- Relator(a)
- Luiz Jose Dezena da Silva
- Órgão julgador
- 1ª Turma
- Data do julgamento
- 23/08/2023
- Data de publicação
- 28/08/2023
TST – Agravo Interno em Agravo de Instrumento em Recurso de Revista 0001413-49.2016.5.21.0011, Rel. Luiz Jose Dezena da Silva, 1ª Turma, j. 23/08/2023, p. 28/08/2023
EMENTA: AGRAVO INTERNO EM AGRAVO DE INSTRUMENTO EM RECURSO DE REVISTA. INTERPOSIÇÃO NA VIGÊNCIA DA LEI N.º 13.467/2017. RESPONSABILIDADE SUBSIDIÁRIA. CONTRATO DE FACÇÃO. CONFIGURAÇÃO. COMPROVAÇÃO DE INGERÊNCIA ADMINISTRATIVA. AUSÊNCIA DE TRANSCENDÊNCIA DA CAUSA. DEBATE ATRELADO AO REEXAME DO CONJUNTO FÁTICO-PROBATÓRIO PRODUZIDO NOS AUTOS. ÓBICE DA SÚMULA N.º 126 DO TST. O contrato de facção é espécie do gênero contrato de natureza civil ou comercial, cuja finalidade é o fornecimento de produtos prontos e acabados, sem interferência direta do adquirente na produção. Logo, não se tem como objetivo a prestação de serviços em si, mas a aquisição de determinado produto. Assim, configurado o contrato de facção, não há falar-se em responsabilidade subsidiária atribuída ao adquirente da mercadora.
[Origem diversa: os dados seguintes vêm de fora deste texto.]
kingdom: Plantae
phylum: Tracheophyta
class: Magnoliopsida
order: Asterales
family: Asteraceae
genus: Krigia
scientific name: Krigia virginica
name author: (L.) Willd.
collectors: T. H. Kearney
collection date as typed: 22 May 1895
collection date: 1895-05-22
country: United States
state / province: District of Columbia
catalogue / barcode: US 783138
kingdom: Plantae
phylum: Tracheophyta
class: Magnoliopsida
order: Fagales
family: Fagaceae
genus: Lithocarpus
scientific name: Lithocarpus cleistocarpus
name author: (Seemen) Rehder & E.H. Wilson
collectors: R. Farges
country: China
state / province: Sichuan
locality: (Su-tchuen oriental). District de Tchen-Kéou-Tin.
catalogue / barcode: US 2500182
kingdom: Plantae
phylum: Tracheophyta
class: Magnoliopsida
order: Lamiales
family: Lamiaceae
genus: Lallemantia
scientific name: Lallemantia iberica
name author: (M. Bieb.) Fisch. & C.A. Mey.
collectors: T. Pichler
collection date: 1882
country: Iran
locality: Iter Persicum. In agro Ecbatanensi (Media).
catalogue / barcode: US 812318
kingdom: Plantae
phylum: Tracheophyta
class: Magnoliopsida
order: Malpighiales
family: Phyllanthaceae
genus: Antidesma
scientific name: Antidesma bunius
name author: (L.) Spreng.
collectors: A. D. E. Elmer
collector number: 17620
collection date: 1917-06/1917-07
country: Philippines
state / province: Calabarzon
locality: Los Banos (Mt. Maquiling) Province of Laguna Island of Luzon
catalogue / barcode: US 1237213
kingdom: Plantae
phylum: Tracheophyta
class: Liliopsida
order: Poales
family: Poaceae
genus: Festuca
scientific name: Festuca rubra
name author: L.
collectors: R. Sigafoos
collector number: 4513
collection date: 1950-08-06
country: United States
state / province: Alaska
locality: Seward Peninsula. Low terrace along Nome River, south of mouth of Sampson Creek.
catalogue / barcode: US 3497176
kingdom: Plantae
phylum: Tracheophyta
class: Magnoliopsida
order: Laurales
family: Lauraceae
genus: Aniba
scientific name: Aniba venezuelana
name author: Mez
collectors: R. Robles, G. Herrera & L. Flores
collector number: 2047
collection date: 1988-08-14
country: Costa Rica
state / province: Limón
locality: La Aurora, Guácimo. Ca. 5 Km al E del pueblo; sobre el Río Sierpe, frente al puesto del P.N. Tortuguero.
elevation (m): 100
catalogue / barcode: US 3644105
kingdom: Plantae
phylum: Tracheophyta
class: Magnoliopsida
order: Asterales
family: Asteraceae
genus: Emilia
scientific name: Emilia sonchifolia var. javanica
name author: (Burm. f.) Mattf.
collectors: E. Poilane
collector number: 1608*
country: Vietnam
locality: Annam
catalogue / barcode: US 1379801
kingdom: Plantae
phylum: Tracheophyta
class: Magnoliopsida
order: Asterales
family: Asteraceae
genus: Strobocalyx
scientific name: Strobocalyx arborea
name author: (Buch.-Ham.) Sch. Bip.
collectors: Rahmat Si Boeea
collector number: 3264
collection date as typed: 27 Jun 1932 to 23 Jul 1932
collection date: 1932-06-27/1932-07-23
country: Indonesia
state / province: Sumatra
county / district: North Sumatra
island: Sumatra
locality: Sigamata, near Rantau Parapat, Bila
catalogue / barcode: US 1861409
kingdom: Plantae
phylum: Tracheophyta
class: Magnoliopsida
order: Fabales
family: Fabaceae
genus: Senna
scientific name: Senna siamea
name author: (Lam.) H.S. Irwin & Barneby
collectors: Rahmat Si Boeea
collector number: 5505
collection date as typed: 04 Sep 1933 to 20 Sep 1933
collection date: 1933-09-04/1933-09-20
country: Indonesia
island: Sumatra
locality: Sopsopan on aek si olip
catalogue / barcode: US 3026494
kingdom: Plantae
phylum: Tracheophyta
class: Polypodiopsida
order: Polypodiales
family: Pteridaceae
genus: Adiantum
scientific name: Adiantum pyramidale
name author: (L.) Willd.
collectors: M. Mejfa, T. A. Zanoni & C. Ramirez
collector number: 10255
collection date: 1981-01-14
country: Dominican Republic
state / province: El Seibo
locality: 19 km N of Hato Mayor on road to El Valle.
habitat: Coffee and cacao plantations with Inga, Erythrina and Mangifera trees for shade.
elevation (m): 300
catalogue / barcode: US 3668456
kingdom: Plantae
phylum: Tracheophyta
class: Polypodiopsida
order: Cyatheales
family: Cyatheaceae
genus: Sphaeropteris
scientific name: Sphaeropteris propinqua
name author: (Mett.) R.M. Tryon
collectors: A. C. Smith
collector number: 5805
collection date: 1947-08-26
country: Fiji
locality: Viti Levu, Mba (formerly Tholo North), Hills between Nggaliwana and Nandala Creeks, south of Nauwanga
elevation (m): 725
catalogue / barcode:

Todavia, sendo constatada a fraude no contrato de facção, a empresa adquirente do produto passa a ser considerada como verdadeira tomadora de serviços, sendo, portanto, responsável subsidiariamente pelo adimplemento das obrigações trabalhistas, na forma da Súmula n.º 331, IV, do TST. No caso, o Regional, analisando os fatos e as provas, inclusive documentais ("notas fiscais anexadas pela própria litisconsorte", acórdão, de fls. 384), concluiu pelo desvirtuamento do contrato de facção entabulado entre as reclamadas, tendo sido expresso ao consignar que, "as atividades da reclamada principal se inseriam dentro da dinâmica e na consecução da atividade fim da litisconsorte". Assim, para a adoção de tese diversa - no sentido de que a hipótese dos autos não é terceirização de serviços, e sim, de contrato de facção -, seria necessário o revolvimento do contexto fático-probatório, procedimento vedado a esta Corte. Correta, portanto, a decisão agravada que aplicou o óbice da Súmula n.º 126 desta Corte. Agravo conhecido e não provido . (Tribunal Superior do Trabalho (1ª Turma). Acórdão: 0001413-49.2016.5.21.0011. Relator(a): LUIZ JOSE DEZENA DA SILVA. Data de julgamento: 23/08/2023. Juntado aos autos em 28/08/2023.)